E su questa linea anche il marketing dei film è stato costretto ad adattarsi al nuovo scenario modificando l’impatto della presenza dei cinema e dei film anche nello spazio urbano. Sono spariti i manifesti, le pubblicità e le forme di promozione visiva più tradizionali che in qualche modo inscrivevano l’immaginario cinematografico nella cultura metropolitana per spostarsi sui social media tramite contenuti mirati a gruppi più o meno ampi da raggiungere attraverso gli smartphone. Il successo di un film dipende così sempre di più dal passaparola digitale che sfugge alle analisi e ai sondaggi diventando spesso il risultato pressoché imprevedibile di dinamiche e fenomeni social, di frequente disgiunto dalla valutazione critico-estetica del film.

Decision to Leave
Decision to Leave

Decision to Leave

L’esempio più recente di questa trasformazione del mercato è il caso del sorprendente successo di Exhuma (titoli italiano: La tomba del diavolo, distribuito su diverse piattaforme) di Jang Jae-hyun nel 2024. Questo horror sull’occulto con protagonista Choi Min-sik (noto in Italia come il protagonista di Old Boy) è il film che nel 2024 ha in parte risollevato le speranze per la ripresa del mercato nazionale aprendo qualche spiraglio per nuovi investimenti nel settore.

Gli incassi stratosferici, superiori persino a quelli di Parasite nel 2019, lo hanno portato in vetta alle classifiche del box-office coreano con circa 12 milioni di biglietti venduti e un ritorno complessivo di quasi 98 milioni di dollari a fronte di un massimo di due milioni di biglietti venduti per la maggior parte dei film usciti nello stesso anno.

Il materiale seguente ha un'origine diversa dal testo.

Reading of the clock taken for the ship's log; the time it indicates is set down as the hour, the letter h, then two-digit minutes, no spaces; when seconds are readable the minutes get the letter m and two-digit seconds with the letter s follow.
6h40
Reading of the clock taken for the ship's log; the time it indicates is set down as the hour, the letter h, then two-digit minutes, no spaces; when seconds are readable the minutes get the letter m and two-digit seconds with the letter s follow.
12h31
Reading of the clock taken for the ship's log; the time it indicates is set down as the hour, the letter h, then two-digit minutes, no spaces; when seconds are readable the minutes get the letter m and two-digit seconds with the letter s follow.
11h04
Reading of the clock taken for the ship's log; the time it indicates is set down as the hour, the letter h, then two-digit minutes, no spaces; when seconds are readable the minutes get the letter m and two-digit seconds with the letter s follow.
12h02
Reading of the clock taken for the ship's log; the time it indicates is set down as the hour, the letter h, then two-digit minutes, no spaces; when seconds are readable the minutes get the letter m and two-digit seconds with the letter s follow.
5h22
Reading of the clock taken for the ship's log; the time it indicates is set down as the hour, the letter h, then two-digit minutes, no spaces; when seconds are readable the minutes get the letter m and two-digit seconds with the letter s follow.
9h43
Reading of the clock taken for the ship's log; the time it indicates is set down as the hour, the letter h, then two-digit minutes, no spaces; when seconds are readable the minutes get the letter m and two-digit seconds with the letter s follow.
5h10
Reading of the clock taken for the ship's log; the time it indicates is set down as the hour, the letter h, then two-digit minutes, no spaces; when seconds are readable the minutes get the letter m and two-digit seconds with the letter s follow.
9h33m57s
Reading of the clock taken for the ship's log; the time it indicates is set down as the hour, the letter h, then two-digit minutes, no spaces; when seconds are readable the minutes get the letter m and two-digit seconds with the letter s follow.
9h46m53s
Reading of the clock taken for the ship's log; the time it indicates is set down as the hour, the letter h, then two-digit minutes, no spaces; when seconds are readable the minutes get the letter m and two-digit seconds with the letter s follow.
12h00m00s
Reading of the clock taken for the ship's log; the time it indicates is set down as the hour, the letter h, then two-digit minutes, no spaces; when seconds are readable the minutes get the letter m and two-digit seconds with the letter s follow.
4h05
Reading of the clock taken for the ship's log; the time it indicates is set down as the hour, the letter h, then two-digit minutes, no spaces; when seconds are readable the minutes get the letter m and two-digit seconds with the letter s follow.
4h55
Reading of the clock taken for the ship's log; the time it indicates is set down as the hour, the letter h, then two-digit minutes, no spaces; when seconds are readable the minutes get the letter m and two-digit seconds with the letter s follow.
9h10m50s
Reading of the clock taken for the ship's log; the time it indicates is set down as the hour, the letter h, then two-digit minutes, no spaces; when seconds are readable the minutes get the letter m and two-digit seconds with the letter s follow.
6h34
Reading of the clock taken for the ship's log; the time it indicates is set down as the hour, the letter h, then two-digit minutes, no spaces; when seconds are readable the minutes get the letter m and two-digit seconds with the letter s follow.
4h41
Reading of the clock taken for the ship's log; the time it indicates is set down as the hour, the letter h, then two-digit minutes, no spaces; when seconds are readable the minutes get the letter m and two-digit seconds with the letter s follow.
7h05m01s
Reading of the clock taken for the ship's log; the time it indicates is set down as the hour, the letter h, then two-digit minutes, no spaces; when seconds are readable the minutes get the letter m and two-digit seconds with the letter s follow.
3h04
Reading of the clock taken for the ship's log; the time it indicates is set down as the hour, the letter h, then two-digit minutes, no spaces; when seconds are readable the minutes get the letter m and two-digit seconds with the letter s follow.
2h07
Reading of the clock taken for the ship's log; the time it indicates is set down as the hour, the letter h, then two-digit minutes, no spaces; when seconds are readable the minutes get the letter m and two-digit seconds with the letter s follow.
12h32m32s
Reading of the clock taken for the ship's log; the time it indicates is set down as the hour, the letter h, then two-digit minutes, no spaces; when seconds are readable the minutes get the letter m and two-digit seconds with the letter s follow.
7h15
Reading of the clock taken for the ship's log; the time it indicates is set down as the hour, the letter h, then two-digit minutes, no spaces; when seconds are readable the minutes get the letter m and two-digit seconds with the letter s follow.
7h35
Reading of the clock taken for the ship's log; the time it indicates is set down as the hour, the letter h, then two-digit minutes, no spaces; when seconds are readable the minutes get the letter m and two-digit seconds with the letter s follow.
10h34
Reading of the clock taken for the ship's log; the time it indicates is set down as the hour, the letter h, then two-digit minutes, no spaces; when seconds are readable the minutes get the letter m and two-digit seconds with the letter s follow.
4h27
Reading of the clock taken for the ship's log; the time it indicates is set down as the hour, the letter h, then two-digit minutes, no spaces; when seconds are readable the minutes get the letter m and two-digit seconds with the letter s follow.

Presentato in anteprima mondiale al Forum di Berlino nel febbraio del 2024 in prossimità dell’uscita nazionale, ha visto poi crescere il proprio seguito anche al di fuori della Corea con una distribuzione in sala in diversi paesi e incassi record anche nel Sudest asiatico. Il sorprendente successo di Exhuma sembra riflettere la generale trasformazione in corso, l’importanza del passaparola digitale rispetto alla valutazione della critica o al profilo dell’autore.

L’esito delle produzioni cinematografiche nazionali, ormai sempre più scollegato dai dati statistici e dalle previsioni su cui si è lungamente basato, si inserisce quindi nel generale clima di incertezza, in attesa di ritrovare o ridefinire modi ad attrarre il pubblico come in passato.